Aku bangkit lalu mulai membuat kopi. Entah mengapa, dari lubuk hatiku yang paling dalam memintaku untuk tidak tidur malam ini. Tiba-tiba, aku merasa sayang sekali kepada Bhumi. Malam ini, aku tak mau Bhumi melakukan hal bodoh yang dapat membuatku kehilangan dirinya lagi.
Sungguh aneh dan diluar dugaanku kalau pria setangguh dan setampan itu menjadi cepat putus asa. Lalu, Udara juga aneh. Sejak kapan dia berubah menjadi perempuan maskulin. Setahuku, dia lebih feminin daripadaku. Dia juga mengaku bekerja sampingan sebagai sniper. Bagaimana mungkin itu bisa terjadi? Bukankah dulu dia melihat kecoa saja menjerit. Bagaimana dia bisa lihai memainkan senjatanya? Akh, dunia yang aneh.
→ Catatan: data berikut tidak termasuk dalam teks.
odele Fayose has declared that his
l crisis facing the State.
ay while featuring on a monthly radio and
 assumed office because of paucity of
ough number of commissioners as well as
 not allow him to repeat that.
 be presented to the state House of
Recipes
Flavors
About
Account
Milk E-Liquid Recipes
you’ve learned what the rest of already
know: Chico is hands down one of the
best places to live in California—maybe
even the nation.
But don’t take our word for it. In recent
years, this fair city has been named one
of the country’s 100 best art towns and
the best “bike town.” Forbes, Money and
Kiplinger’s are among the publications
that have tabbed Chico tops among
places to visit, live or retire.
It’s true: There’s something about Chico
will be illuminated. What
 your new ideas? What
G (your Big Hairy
Kuteguk black coffee perlahan. Sebetulnya aku tidak suka dengan black coffee. Akan tetapi, aku terpaksa meminumnya karena aku hanya menemukan satu kaleng black coffee dan satu kaleng gula putih besar.
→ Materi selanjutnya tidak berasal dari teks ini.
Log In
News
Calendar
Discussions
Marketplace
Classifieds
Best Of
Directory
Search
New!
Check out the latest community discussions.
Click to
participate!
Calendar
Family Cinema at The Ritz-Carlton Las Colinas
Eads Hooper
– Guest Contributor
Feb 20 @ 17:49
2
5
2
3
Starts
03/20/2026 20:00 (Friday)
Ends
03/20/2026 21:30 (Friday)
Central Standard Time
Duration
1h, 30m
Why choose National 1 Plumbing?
“Belum tidur?” tanya Bhumi mengagetkanku.
Aku menggeleng. “Mengapa kau membeli rumah ini, Mi?”
“Karena saya ingin mewujudkan impian kita, yaitu memiliki rumah persinggahan terakhir sebelum ajal menjemputku. Saya tak mengerti mengapa kau rela melepaskan posisimu sebagai head of departement di sebuah sekolah internasional di Jakarta? Apakah kau tidak sayang dengan keputusanmu itu? Mengapa kau tiba-tiba beralih haluan menjadi seorang pedagang cabai dan sayur-mayur di pasar induk? Setahuku kau tak pandai matematika dan tak suka dengan suasana pasar tradisional.”
Aku tersenyum. “Aku pun tak tahu. Lagi pula tempatku berjualan nyaman kok. Aku sudah mengenal banyak pedagang dan preman di pasar itu. Hm, bagiku tidak sulit untuk bersosialisasi. Untuk matematika, khan ada kalkulator.”
Bhumi tersenyum lebar. “That’s my girl.”